Ms. Nash is wary of the effect that provision could have on the Bank of Canada’s ability to go about its business without the worry of having to placate politicians. While the central bank is treated as a special case in many of the government’s administrative standards, Bill C-60 states explicitly that the hiring provisions would apply to the Crown corporation.
“There is a distinction between independence in some areas and accountability,” Mr. Flaherty said when Ms. Nash raised her concerns about the operational independence of the central bank and other institutions at last week’s committee meeting. “They can’t just go do what they want with taxpayers’ money.”
The Harper government already is facing questions from some economists about its respect for central bank independence. It chose Stephen Poloz as the next Bank of Canada governor despite overwhelming external support for Tiff Macklem, the central bank’s senior deputy governor. Yet it did so without offering a convincing explanation for shunning the prohibitive favourite, opening the door to suggestions that the appointment was political, especially since Mr. Flaherty took an unusually public role in the selection process. (“The first time he does something people don’t like, they are going to ask if he’s doing it because the minister wants him to,” said David Laidler, a professor emeritus at the University of Western Ontario and a former adviser at the Bank of Canada.)
Some will conclude that Ms. Nash is trying to exaggerate these concerns for her own political gain. After all, what is objectionable about institutions that do the people’s work while being answerable to the people’s representatives in Parliament?
At first glance, there is nothing wrong with it. But take a second look, and it becomes less clear that this issue is as clear-cut as Mr. Flaherty suggests.
The Bank of Canada’s mission, as set out with the government, is to keep inflation advancing at an annual rate of 2 per cent. Independence is fundamental to the way inflation targeting works. Executives and investors will base their decisions on a 2 per cent rate of inflation if they are confident technocrats will be guided by nothing else. The closer politicians get to the day-to-day operations of the central bank, the less the public can be sure monetary policy will be set without consideration of the election cycle.
No one thinks central banks should operate as free agents. In the case of the Bank of Canada, the government sets the direction of monetary policy by appointing the governor and signing off on the central bank’s policy mandate. The institution is supervised by a board of directors made up of government appointees.
Does adding veto over hiring decisions change anything? That’s what Ms. Nash wanted the finance committee to think through. And for good reason: It’s not difficult to invent a scenario under which Bill C-60 could be used to interfere with the Bank of Canada’s conduct of monetary policy.
Say the governor wanted to hire a talented banker who worked at an investment bank that had become the focus of public vitriol for its role in a global financial crisis. Would Cabinet interfere with the appointment if there were a public outcry? Or to prevent one?
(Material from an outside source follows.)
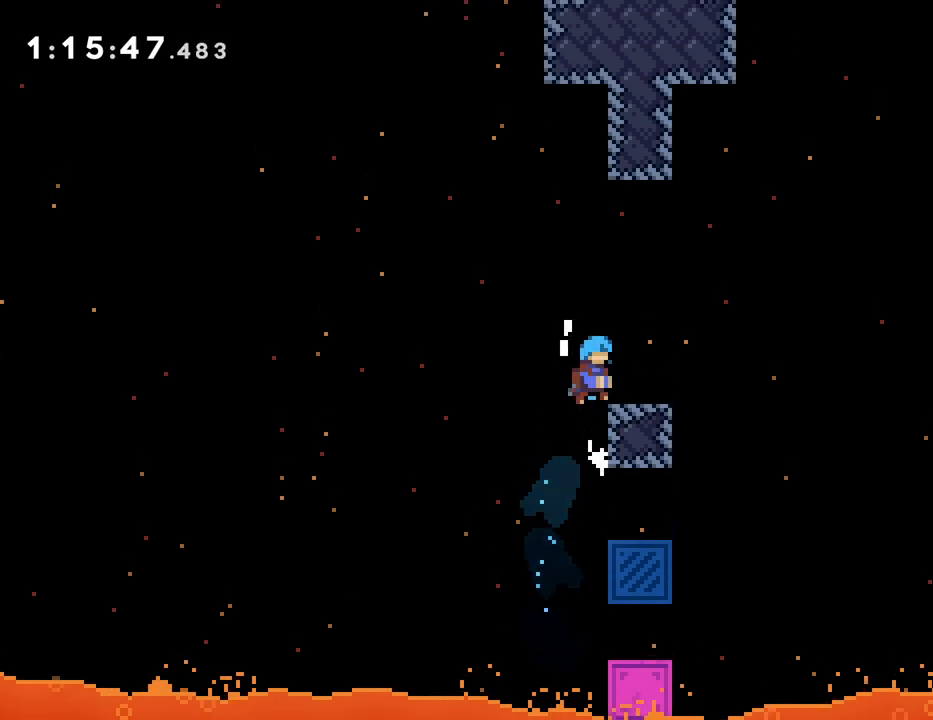
{"buttons": ["CROSS", "DPAD_LEFT"], "events": [[33, "R2", "up"], [117, "CROSS", "up"], [117, "DPAD_RIGHT", "up"], [150, "DPAD_UP", "up"], [150, "R1", "up"], [317, "DPAD_LEFT", "down"], [350, "CROSS", "down"]]}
It is impossible to rule out the possibility. Yet such a scenario hardly is far-fetched. Bank of Canada Governor Mark Carney hired Tim Hodgson, the former head of Goldman Sachs’s Canadian operations, as a special adviser in 2010. Would Mr. Carney have thought twice if he knew his internal appointments risked political censure? Again, there’s reason to wonder. And suddenly, we’re on a slippery slope: a simple “accountability” measure risks hurting the central bank’s reputation as an independent actor.
Perhaps there are good reasons for the government to shorten the tether of the Bank of Canada and other Crowns. However, the government has yet to explain why it’s necessary. Are the boards of directors of those institutions ineffective? Is payroll growth at Crown corporations out of control? Is cronyism rampant?
Or does the Prime Minister simply want to exert more influence over the quasi-independent arms of government?
Bill C-60 raises all these questions and more. Mr. Flaherty is a believer in accountability. He shouldn’t mind answering them.